- **Document passage**

=-=-=-=-=

Kenya Airways converts Dreamliners for cargo operations


Kenya Airways B787 Dreamliner at London Heathrow Airport. Photo by Karam Sodhi | AeroNewsX

Kenya Airways (IATA: KQ), flag carrier of the Republic of Kenya, has converted four of its nine Boeing 787-8 Dreamliners for cargo operations amid a complete halt of passenger operations occasioned by the COVID-19 pandemic.


In an interview with local radio station Spice FM on the morning of 16th April, KQ's CEO Allan Kilavuka stated that since the airline first began cutting down on international passenger operations in January, the entity has been forced to seek alternate sources of revenue.


Cargo operations which previously only accounted for 5% of the carrier's operations are now therefore a prominent earner of revenue, with the 4 Dreamliners now complimenting the cargo operations of the 2 Boeing 737-700 Freighter aircraft in the airline's fleet. The carrier also plans to convert some of its Embraer E190 aircraft for regional cargo operations.


A converted KQ B787-8 with over 40,000 kilos of fresh produce destined for London from Nairobi. Photo by @AlexChamwada on Twitter

Notable cargo operations with the converted aircraft have involved runs to Johannesburg O.R. Tambo Airport and London Heathrow Airport from the carrier's Nairobi hub, carrying medical equipment and fresh horticultural produce respectively.

=-=-=-=-=

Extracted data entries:
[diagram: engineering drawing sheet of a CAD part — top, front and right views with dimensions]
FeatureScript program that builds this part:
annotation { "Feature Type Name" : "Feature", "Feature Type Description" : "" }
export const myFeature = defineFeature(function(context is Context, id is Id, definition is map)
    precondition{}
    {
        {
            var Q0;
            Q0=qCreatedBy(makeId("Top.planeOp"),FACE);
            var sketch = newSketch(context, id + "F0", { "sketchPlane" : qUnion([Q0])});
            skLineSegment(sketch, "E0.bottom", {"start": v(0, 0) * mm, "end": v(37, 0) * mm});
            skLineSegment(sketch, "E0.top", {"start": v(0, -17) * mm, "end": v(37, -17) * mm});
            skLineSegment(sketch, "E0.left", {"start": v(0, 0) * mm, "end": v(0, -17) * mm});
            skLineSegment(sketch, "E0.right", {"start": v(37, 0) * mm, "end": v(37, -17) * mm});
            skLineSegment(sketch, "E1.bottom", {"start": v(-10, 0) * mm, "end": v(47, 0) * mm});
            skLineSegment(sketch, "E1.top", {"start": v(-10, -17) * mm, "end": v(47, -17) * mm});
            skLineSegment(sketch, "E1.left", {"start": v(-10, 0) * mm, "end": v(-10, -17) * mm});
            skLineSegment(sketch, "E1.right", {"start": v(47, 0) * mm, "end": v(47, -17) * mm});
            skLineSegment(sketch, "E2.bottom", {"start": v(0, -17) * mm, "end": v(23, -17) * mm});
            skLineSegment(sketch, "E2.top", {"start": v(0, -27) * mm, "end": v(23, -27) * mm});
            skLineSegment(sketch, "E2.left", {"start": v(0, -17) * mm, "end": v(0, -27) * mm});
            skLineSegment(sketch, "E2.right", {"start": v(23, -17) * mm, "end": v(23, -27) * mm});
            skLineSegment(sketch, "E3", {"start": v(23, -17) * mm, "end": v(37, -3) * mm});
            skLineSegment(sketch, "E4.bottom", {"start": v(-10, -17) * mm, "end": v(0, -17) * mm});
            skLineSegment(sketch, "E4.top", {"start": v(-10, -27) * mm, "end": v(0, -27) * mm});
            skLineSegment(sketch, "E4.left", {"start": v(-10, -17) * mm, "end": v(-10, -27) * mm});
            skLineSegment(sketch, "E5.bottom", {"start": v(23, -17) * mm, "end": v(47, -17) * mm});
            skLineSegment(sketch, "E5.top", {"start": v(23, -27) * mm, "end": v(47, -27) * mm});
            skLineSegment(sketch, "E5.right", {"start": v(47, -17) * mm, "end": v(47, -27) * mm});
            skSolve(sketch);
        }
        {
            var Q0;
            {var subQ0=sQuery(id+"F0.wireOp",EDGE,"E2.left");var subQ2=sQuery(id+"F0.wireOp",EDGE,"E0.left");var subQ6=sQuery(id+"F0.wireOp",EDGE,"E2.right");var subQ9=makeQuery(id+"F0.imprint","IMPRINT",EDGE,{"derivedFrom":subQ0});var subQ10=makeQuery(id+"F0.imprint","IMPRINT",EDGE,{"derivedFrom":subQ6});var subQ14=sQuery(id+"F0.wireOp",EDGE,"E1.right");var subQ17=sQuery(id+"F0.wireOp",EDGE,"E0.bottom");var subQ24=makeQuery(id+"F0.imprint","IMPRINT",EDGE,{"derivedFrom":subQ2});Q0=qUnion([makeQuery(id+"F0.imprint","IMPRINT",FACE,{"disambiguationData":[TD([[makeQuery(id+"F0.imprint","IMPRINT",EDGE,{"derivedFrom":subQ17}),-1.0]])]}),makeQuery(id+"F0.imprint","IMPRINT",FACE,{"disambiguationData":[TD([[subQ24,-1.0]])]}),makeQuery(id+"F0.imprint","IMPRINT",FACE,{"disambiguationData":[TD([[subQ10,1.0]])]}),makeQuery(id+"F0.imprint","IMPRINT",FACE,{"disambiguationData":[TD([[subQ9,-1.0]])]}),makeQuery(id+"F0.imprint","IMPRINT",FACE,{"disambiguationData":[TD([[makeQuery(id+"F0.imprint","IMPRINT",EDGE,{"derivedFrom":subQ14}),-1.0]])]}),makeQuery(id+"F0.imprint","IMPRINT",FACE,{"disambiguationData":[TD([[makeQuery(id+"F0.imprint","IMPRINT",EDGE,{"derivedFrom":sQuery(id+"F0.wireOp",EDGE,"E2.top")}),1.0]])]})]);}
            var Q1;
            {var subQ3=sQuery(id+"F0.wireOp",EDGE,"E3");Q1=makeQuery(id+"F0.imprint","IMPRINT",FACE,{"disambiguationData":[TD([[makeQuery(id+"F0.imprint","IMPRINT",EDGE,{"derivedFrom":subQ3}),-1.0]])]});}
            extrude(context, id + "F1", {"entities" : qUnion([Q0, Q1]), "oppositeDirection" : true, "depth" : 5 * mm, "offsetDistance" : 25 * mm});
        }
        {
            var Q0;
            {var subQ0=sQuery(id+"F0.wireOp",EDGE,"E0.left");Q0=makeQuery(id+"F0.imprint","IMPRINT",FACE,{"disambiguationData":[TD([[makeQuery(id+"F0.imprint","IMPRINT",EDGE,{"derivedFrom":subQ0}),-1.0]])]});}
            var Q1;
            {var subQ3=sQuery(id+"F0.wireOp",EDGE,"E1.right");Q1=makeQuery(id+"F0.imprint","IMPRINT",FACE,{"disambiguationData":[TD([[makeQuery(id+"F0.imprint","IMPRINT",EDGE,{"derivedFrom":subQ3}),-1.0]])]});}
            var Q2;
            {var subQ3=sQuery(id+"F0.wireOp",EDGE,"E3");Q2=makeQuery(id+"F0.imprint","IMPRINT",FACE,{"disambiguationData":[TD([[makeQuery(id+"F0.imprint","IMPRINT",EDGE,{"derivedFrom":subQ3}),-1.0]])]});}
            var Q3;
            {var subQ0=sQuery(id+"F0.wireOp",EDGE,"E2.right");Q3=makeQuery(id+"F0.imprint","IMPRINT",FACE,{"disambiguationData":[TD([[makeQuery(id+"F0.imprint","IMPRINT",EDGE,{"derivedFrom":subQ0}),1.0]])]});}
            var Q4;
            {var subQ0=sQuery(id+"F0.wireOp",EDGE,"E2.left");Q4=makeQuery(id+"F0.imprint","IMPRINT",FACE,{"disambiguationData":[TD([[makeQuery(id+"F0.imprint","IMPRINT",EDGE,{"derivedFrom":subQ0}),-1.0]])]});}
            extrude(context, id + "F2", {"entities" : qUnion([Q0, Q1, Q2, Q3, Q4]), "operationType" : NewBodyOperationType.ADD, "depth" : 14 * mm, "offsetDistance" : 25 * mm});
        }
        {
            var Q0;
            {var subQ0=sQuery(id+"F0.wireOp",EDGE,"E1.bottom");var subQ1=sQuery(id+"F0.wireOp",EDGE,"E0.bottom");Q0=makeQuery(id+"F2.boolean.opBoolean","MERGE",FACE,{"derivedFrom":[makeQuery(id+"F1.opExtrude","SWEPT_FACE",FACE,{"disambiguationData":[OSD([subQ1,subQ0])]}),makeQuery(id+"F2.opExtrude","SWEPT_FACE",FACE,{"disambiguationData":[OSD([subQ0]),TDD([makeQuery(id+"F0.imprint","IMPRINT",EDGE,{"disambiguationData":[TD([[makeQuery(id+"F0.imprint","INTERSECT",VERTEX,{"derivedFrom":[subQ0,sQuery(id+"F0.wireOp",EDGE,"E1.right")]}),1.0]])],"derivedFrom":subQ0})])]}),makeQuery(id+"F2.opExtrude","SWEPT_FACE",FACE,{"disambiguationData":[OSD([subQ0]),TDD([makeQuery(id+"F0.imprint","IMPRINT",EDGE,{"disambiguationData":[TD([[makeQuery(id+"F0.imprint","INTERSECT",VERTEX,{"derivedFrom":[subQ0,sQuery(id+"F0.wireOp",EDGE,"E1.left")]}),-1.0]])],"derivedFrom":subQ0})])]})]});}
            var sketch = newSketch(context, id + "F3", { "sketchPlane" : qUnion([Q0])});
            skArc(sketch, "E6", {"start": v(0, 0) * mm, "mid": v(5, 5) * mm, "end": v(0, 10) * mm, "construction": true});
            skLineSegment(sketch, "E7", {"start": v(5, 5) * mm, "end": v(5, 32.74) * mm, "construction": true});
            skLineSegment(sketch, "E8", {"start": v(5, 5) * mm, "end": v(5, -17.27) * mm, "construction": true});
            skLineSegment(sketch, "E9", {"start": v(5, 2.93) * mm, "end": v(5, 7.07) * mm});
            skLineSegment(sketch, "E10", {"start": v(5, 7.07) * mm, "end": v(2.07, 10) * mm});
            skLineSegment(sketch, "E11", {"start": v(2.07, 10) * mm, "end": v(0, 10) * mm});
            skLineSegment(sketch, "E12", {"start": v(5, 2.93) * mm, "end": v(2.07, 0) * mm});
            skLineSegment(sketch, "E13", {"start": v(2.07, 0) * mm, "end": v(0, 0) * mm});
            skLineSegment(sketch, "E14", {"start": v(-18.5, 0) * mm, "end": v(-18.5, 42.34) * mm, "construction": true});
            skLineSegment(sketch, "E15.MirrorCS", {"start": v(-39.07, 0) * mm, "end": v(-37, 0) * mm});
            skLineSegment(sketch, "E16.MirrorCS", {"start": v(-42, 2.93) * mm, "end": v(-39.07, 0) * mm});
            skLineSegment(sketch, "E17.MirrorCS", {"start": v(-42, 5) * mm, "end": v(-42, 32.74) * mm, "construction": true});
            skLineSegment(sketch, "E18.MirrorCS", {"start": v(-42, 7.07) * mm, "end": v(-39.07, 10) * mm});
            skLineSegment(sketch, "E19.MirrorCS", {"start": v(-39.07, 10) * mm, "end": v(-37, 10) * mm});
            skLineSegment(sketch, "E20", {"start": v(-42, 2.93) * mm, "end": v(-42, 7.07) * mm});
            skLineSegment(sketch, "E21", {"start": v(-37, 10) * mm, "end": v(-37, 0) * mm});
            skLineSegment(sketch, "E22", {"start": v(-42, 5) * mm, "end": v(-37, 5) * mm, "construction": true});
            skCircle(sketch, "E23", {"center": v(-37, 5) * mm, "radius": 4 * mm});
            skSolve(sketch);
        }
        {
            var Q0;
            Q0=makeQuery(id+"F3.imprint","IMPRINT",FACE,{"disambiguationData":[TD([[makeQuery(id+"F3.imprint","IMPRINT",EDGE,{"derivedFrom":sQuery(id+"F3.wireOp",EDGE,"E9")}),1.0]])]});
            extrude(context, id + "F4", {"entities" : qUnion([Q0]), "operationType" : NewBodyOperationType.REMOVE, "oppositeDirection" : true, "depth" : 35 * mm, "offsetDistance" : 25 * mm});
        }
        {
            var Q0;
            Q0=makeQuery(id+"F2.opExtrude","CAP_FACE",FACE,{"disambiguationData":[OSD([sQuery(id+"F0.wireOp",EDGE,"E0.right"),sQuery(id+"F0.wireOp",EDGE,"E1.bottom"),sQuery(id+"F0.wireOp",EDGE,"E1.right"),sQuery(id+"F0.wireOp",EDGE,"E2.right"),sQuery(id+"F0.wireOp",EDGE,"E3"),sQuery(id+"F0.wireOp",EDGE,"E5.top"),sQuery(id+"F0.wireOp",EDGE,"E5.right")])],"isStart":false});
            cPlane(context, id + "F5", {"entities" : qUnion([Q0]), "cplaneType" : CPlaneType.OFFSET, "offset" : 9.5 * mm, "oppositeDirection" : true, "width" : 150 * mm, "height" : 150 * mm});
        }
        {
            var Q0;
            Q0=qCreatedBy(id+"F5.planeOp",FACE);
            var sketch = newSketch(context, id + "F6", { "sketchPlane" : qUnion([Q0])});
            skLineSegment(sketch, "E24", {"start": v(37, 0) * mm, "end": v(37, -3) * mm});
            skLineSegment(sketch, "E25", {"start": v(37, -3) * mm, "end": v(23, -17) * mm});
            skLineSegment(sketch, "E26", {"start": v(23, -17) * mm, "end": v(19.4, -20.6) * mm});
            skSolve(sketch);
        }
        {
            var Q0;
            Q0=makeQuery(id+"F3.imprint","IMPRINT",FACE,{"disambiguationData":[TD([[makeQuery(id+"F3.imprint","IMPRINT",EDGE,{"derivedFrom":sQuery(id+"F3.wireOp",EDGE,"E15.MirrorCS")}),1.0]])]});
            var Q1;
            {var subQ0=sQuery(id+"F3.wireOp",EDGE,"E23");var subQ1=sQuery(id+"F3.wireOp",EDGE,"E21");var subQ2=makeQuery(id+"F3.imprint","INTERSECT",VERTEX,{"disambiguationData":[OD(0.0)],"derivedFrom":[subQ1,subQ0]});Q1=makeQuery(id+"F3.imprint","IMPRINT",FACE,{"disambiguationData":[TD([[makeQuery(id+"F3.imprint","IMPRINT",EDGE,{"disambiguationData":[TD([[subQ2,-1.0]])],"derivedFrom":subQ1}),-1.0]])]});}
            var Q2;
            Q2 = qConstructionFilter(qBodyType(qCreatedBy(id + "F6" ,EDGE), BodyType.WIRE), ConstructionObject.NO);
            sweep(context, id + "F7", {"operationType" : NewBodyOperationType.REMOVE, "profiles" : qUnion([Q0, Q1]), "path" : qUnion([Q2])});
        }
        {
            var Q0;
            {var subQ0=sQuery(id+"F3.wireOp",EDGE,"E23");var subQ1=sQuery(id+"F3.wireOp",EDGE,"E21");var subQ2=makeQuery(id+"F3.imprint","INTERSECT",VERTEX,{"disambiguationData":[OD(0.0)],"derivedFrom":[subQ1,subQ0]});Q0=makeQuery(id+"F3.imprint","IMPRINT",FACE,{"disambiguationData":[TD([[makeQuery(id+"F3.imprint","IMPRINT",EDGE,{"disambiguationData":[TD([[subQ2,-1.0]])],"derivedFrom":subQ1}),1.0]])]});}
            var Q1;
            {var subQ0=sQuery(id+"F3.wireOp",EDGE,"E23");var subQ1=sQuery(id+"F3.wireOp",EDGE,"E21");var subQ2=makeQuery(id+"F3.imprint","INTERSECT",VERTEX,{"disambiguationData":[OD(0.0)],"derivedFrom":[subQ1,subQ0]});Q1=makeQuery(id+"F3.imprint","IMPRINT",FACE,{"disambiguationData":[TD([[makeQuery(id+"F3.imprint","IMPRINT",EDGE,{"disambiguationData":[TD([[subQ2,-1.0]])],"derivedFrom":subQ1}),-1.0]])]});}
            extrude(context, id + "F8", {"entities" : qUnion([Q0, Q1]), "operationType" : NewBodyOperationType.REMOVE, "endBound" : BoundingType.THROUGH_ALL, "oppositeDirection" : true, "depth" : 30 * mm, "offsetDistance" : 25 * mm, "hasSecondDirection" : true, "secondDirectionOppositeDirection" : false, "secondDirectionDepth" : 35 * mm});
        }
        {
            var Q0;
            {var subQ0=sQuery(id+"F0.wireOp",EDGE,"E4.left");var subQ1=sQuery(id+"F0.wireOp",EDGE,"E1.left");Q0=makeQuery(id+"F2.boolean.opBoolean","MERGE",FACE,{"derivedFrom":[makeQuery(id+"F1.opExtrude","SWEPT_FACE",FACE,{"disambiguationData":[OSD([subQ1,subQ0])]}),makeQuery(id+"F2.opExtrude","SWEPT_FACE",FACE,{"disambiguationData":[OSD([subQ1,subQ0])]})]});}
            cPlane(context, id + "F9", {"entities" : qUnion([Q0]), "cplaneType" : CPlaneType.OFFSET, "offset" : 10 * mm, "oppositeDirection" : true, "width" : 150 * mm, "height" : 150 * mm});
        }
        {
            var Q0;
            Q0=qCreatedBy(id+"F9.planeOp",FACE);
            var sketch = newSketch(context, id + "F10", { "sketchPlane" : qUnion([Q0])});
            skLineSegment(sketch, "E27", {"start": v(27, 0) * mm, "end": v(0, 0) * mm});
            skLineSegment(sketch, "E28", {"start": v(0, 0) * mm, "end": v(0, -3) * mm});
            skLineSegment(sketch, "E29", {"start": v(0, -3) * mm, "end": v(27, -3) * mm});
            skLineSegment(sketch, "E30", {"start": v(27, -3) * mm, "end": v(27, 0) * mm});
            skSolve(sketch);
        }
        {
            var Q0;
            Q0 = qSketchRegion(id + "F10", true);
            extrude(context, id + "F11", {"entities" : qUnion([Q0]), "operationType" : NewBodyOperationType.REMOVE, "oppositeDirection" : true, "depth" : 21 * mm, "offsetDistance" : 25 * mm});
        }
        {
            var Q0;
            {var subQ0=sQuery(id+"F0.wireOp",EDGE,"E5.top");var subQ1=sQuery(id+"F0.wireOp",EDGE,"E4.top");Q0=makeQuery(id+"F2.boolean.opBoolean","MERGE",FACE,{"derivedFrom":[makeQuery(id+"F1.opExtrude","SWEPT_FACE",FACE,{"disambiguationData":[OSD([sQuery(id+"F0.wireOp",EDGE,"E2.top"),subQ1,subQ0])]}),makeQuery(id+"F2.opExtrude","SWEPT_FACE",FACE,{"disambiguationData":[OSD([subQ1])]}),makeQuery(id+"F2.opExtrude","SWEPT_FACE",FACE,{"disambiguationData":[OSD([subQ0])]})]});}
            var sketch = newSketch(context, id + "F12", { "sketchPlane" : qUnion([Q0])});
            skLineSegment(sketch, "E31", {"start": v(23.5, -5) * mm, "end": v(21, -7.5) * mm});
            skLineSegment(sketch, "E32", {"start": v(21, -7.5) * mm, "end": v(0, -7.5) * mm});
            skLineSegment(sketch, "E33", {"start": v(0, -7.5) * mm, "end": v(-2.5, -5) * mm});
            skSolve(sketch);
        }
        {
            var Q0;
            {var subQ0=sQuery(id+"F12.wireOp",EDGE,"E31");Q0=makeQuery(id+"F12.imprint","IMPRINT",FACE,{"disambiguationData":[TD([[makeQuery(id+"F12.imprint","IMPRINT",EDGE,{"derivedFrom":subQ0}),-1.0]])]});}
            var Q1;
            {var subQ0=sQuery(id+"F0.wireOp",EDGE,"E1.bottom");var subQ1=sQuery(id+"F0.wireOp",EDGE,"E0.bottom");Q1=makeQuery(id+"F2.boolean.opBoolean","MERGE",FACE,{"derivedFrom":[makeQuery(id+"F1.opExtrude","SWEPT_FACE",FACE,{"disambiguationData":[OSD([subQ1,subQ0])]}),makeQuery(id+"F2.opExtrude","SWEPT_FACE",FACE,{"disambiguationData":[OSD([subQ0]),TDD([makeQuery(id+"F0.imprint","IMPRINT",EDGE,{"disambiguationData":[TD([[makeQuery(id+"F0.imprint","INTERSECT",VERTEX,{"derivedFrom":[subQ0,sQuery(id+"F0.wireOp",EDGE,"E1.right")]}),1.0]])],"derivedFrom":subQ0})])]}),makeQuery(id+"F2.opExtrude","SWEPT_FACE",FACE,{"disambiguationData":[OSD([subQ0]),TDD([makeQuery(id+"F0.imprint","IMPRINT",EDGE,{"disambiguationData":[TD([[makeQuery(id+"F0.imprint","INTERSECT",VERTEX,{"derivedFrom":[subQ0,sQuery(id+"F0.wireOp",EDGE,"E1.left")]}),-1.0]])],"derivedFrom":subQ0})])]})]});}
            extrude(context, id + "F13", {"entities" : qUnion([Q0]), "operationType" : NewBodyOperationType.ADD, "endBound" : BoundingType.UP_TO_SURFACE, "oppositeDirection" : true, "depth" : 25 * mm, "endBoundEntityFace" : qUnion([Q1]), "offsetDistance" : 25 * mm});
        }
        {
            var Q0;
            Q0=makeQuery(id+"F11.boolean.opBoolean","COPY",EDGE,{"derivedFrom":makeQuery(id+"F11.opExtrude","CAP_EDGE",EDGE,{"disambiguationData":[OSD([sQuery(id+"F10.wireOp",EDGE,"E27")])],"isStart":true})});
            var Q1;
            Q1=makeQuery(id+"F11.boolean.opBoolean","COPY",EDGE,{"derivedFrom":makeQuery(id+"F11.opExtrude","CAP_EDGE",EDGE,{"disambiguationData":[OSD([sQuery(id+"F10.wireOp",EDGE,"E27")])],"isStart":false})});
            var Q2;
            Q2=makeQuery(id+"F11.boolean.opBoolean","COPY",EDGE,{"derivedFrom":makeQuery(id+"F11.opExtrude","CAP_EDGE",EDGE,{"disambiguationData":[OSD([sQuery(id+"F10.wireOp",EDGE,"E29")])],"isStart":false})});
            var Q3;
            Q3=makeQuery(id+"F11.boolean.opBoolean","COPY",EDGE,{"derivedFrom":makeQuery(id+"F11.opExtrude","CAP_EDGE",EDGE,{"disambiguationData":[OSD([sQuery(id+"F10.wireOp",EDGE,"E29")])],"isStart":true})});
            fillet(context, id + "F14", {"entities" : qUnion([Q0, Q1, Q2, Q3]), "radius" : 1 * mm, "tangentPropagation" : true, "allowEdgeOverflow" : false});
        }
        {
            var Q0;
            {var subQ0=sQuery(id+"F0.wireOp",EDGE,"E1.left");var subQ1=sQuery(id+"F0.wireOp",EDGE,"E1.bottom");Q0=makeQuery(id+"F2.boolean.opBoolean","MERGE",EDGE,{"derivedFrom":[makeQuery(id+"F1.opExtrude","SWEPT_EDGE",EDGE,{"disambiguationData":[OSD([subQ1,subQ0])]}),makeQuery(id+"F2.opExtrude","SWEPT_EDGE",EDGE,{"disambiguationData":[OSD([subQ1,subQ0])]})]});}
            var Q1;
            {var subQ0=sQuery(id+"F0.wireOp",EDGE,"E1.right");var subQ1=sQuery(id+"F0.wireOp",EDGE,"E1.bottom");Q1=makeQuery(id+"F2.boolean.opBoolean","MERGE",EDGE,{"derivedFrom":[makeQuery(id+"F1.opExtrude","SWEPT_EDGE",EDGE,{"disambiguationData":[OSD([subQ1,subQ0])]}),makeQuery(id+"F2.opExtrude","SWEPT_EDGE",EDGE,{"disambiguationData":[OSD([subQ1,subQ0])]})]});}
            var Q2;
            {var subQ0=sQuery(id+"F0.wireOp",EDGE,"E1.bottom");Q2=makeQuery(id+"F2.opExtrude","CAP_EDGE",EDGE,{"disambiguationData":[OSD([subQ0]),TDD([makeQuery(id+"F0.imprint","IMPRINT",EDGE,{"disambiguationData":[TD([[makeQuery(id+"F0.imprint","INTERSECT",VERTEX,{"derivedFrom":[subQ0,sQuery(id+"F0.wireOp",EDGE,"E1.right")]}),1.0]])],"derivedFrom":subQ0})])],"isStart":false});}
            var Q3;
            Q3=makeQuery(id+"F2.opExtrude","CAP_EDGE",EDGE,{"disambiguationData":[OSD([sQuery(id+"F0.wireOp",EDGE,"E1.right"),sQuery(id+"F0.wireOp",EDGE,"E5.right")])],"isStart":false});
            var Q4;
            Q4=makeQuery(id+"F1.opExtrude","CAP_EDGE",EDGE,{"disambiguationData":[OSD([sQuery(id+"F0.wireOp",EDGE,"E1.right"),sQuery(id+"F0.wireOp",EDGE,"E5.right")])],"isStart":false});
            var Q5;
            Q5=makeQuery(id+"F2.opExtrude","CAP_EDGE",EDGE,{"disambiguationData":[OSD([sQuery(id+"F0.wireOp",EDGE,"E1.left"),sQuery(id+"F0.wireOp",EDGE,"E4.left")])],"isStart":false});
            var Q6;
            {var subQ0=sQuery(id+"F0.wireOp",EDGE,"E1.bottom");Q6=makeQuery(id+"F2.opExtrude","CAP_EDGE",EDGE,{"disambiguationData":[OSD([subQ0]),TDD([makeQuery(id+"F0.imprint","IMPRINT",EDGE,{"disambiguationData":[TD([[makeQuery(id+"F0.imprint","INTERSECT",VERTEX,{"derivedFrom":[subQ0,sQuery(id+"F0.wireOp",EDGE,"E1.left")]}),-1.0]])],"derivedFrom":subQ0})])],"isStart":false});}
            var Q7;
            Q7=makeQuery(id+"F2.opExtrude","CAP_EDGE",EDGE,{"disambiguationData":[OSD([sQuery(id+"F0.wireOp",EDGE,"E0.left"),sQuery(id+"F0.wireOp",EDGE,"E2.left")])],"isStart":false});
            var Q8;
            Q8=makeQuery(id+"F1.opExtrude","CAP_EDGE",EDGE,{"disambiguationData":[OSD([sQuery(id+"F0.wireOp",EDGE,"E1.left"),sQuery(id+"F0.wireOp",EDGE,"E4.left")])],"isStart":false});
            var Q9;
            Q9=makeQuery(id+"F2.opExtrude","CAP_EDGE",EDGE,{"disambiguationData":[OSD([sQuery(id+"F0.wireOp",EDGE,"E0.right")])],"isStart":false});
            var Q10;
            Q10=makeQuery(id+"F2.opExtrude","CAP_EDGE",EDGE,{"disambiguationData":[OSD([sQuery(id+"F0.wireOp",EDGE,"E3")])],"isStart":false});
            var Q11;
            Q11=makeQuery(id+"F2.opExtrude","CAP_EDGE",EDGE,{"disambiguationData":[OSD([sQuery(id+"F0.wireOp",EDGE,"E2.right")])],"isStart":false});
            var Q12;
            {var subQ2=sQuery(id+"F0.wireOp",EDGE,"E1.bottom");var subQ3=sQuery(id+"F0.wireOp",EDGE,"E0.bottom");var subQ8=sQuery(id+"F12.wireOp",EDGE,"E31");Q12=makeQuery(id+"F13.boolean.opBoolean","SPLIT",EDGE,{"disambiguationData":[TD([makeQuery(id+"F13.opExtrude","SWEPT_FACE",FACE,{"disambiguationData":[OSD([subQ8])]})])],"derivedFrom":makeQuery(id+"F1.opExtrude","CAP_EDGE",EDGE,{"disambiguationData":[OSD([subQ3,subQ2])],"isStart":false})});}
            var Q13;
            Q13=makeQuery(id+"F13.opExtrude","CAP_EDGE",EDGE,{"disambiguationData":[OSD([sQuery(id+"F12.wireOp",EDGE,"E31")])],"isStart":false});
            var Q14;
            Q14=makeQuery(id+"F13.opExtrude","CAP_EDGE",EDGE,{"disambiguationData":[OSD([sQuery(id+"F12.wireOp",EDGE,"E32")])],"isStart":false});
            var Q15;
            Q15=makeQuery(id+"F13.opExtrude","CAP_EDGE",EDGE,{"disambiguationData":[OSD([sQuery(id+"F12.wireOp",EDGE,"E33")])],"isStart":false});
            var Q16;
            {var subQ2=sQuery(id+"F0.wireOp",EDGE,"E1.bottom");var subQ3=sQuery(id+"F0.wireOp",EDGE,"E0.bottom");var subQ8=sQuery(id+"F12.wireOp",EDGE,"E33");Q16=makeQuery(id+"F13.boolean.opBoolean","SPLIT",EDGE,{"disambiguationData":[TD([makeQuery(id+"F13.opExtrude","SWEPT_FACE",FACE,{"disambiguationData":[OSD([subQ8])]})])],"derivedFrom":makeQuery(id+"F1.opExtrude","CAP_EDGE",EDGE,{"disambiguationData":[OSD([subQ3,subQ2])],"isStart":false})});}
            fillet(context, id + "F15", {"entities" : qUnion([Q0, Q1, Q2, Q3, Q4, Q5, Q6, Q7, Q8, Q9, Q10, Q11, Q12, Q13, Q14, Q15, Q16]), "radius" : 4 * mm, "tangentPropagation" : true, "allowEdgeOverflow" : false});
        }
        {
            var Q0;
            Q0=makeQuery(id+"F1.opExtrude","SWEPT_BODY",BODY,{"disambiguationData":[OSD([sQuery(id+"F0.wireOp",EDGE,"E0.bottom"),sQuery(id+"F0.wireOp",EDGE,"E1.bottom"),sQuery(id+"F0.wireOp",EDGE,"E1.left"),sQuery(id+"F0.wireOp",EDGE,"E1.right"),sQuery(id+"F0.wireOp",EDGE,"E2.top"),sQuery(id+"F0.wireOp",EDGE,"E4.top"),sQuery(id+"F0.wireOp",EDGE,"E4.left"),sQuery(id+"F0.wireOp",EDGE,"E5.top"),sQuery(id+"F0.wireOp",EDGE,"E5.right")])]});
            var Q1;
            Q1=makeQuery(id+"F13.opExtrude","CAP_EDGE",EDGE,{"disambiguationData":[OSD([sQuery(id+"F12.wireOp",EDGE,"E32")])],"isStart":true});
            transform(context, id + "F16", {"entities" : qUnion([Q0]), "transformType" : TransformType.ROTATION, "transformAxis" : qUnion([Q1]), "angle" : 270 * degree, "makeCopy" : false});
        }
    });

=-=-=-=-=

- **Work instruction 1**
According to the Kenya Airways article, how many of the airline's Boeing 787-8 Dreamliners were converted for cargo operations?
- **Work instruction 2**
Continue the Kenya Airways article from its last sentence.
These items have nothing to do with the Kenya Airways article.

- **Written answer 1**
Four of its nine.

- **Written answer 2**
The newly appointed CEO also noted that between January and April 2020, the carrier has lost an estimated US$78 million in revenue, mainly due to the loss of passenger revenue in the wake of the COVID-19 pandemic. In a bid to cut down on recurrent expenditure, Mr. Kilavuka took an 80% pay cut, while senior management at the airline took a 75% pay cut, with the status of both to be reviewed monthly. The carrier expects that 75% of its pre-COVID operations will resume within 18 months of the pandemic's containment, at which point it will be in a better financial position.


The carrier has already expressed its wish for financial support from the Kenyan government in order to maintain operations such as payment of staff salaries, maintenance of aircraft (which is a daily necessity even when aircraft are grounded), and cabin refurbishment during this period. The CEO justified this position by expressing the strategic importance of KQ to Kenya's economy, where it is said to create employment for 18,000 Kenyans either directly or indirectly, and to be of importance to other vital Kenyan industries such as agriculture and tourism.


However, it is worth noting that the carrier has not reported a profit since 2013, and has since then relied on state support. Even though attempts at correcting this situation have so far proven futile, including the move by immediate former CEO Sebastian Mikosz to merge airline and airport operations in order to increase revenue, Mr. Kilavuka urged the public to have faith and continue supporting KQ's continued march to its past glory.